US 11,886,413 B1
Time-sliced approximate data structure for storing group statistics
Miguel Angel Casanova, Dublin (IE); and David Christopher Tracey, Monasterboice (IE)
Assigned to Rapid7, Inc., Boston, MA (US)
Filed by Rapid7, Inc., Boston, MA (US)
Filed on Jul. 22, 2020, as Appl. No. 16/936,013.
Int. Cl.
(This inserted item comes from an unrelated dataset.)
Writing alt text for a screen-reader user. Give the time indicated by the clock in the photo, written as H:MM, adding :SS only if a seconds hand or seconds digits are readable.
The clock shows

G06F 16/22 (2019.01); G06F 16/2458 (2019.01); G06F 16/2455 (2019.01); G06F 16/28 (2019.01)
CPC G06F 16/2255 (2019.01) [G06F 16/2264 (2019.01); G06F 16/2477 (2019.01); G06F 16/24556 (2019.01); G06F 16/285 (2019.01)] 20 Claims
OG exemplary drawing
 
1. A method comprising:
performing, by a computing system having one or more hardware processors and associated memory:
creating in memory a time-sliced approximate data structure (TSADS) that includes a counts matrix and a statistics matrix, wherein:
(a) the statistics matrix is used to store approximate statistics for different groups of timestamped datapoints in a plurality of time slices,
(b) the counts matrix implements a count-min sketch to store approximate counts of datapoints in the different groups in the time slices,
(c) the counts matrix is a three-dimensional matrix, wherein a first dimension corresponds to a set of hash functions used to hash the group key, a second dimension corresponds to respective hash buckets of the hash functions, and a third dimension corresponds to individual ones of the time slices, and
(d) the statistics matrix has the same dimensions as the counts matrix:
receiving a retrieve request to retrieve, from the TSADS, approximate statistics for a group of datapoints in the time slices, wherein the retrieve request specifies a group key of the group;
in response to the retrieve request:
for each of the time slices:
selecting a set of cells in the count-min sketch in the counts matrix based on the group key and the time slice, wherein each cell in the set stores an approximate count of datapoints in the group in the time slice;
determining a first cell from the set that stores a best approximate count; and
determining a best approximate statistic of the group in the time slice, wherein the best approximate statistic is retrieved from a second cell in the statistics matrix that corresponds to the first cell in the counts matrix; and
returning a time series of best approximate statistics of the group determined for each time slice.